Lord Jim

Lord Jim Study Guide

Lord Jim, published in 1900, initially began as a short story based on a real incident involving a steamship called Jeddah, which carried Muslim pilgrims from Singapore to Mecca. Conrad had spent much of the time between 1883 and 1888 in the area that is now Indonesia. (The second half of the novel takes place there, in the village of Patusan on the island of Borneo.)

Typical of Conrad's work, Lord Jim emerges from real events to take on a life of its own. Known for his visionary yet dark, poetic prose style, Conrad negotiated among his international nautical settings with detailed views of individual quandaries, especially moral ones. The work is laden with the ambiguities from which Conrad himself seemed to draw the only possibility of truth.

Lord Jim is one of Conrad's best loved renditions. The novel is distinctive for its narrative style. Marlow, the recurring storyteller in a number of Conrad's novels, pieces together the story of his subject from a variety of sources. Jim is thus presented through the narrator's complex management of what the reader knows. The book begins with the omniscient third-person voice, yet it is interrupted by Marlow's observations and intimacies as well as other second-hand accounts.

Lord Jim, in a way, is Marlow's narrative of an individual quest that begins romantically but ends with several burdens. Conrad's vision, often called pessimistic or cynical, is certainly challenging and difficult. Nevertheless, it includes subtle affirmations of hope. While in some ways the tale is about the inscrutable distances between human beings and the inaccuracies of human judgment--structurally represented by the space that lies between Marlow and Jim--it also expresses our unending desire to be known and understood, the basis of both human community and friendship.

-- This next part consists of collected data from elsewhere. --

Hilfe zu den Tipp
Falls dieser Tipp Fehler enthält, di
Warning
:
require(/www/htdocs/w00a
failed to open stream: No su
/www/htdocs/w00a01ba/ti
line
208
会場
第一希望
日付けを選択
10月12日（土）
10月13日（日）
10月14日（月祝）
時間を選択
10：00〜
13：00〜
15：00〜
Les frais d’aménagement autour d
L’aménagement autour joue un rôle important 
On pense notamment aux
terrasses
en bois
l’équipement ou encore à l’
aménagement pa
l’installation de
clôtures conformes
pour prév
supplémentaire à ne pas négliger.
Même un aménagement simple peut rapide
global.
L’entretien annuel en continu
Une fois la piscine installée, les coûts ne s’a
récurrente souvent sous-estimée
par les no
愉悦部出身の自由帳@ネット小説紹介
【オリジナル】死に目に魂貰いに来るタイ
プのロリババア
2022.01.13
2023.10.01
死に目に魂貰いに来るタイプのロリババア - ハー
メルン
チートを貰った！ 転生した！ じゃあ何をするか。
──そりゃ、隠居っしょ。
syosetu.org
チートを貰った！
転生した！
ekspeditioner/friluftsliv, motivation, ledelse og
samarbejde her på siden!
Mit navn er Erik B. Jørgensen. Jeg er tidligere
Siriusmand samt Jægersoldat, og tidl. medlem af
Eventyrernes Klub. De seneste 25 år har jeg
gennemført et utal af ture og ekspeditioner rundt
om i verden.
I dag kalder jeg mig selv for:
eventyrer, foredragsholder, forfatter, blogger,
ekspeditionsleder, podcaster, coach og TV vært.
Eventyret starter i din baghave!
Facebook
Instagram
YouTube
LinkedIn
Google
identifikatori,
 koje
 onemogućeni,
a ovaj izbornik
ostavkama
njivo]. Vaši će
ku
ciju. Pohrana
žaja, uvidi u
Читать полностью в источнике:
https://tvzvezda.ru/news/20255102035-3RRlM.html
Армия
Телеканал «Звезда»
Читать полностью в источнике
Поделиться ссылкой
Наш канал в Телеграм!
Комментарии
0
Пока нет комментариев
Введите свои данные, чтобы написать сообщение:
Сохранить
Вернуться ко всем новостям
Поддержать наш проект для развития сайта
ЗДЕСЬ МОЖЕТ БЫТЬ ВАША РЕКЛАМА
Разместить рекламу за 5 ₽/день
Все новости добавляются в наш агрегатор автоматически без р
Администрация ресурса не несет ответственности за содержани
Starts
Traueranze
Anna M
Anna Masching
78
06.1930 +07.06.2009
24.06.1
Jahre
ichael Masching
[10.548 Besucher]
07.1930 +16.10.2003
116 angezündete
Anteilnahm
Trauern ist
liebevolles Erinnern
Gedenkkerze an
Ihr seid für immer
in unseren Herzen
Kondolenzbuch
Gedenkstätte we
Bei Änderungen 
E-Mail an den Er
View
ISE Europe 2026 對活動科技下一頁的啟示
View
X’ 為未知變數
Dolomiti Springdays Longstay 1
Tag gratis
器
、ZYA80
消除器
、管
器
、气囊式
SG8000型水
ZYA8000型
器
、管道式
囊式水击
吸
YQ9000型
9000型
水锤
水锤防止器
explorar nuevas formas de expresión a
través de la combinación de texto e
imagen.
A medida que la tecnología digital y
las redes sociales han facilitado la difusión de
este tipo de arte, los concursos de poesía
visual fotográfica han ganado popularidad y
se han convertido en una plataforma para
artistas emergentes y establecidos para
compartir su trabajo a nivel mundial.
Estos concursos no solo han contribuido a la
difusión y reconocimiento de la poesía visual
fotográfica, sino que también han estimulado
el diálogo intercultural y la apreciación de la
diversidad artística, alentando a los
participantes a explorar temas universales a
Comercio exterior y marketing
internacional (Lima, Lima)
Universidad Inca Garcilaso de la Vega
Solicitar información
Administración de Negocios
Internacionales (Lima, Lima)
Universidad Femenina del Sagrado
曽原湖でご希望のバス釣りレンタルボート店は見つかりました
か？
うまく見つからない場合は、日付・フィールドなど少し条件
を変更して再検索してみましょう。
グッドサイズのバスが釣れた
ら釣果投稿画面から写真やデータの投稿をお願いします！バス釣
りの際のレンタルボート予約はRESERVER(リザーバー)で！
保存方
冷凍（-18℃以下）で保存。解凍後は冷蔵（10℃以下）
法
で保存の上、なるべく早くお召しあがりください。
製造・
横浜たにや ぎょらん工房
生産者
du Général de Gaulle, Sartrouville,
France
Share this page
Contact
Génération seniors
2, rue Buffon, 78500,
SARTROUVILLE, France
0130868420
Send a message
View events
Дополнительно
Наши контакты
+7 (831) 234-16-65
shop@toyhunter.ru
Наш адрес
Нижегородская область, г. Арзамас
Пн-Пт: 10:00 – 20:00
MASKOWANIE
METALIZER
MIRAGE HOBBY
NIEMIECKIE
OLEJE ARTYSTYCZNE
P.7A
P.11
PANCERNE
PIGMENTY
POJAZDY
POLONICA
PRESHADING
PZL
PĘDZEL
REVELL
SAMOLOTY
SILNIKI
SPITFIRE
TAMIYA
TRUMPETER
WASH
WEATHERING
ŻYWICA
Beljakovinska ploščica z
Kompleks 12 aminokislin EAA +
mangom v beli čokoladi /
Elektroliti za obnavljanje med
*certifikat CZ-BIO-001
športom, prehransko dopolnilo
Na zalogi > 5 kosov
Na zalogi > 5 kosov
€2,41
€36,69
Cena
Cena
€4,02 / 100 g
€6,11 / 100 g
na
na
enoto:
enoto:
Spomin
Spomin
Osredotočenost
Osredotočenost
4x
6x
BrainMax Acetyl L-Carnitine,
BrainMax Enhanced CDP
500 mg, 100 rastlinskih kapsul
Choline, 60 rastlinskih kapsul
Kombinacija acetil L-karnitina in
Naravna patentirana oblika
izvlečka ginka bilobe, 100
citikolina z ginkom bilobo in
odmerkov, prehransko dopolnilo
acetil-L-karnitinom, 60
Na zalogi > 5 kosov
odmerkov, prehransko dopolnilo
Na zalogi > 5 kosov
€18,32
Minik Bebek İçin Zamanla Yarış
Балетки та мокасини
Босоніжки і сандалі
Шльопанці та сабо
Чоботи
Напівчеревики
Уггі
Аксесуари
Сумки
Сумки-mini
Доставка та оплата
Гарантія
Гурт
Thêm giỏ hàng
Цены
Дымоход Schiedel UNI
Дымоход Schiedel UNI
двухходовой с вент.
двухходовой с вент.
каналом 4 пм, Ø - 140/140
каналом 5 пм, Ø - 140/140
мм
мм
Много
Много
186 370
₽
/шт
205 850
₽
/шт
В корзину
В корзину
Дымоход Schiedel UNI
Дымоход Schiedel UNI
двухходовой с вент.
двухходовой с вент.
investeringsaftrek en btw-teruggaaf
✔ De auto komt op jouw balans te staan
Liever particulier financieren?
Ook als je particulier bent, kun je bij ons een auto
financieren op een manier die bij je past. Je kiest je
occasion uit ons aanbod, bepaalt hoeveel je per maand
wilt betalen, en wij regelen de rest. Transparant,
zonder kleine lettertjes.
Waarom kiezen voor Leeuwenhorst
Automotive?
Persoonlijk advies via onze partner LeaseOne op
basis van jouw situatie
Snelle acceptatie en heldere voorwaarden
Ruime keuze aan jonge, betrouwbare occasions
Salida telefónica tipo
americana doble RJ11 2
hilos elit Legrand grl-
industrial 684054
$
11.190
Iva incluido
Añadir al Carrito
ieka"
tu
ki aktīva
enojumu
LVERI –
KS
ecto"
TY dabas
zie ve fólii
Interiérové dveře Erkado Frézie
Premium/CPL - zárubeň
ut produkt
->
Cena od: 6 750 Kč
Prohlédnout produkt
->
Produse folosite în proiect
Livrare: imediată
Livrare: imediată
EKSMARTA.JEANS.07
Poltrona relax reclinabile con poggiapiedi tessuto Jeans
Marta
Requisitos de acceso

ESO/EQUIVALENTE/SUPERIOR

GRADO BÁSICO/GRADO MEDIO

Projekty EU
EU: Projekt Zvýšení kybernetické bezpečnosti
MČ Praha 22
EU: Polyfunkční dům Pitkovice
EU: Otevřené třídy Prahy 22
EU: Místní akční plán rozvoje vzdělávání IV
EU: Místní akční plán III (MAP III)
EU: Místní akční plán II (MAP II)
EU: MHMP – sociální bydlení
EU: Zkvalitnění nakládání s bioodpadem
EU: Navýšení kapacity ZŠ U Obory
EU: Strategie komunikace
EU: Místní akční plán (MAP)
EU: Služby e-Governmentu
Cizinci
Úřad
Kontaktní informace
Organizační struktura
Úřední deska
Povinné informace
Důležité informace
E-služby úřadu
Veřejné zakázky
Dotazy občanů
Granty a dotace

Early on, the novel is dominated by Marlow's account of the Patna incident and the mores that governed the time, including law, seamen's expertise, and generally cherished views about honor. With the appearance of a key minor character, Stein, in Chapter 20, however, the narrative shifts to the more romantically archetypal natural setting of Patusan, where Stein has given Jim the chance to attain his dreams of honor, fame, and success. Stein's maxim for the "romantic"--"A man that is born falls into a dream like a man who falls into the sea"--is tested (162). The dramatic conclusion arrives inevitably, and logically, in tragedy.

By presenting a story of weakness, Lord Jim presses away from earlier Victorian tradition to express the limits of language. Language cannot convey all that one means to say. This sensitivity would preoccupy the Modernist period to come soon after.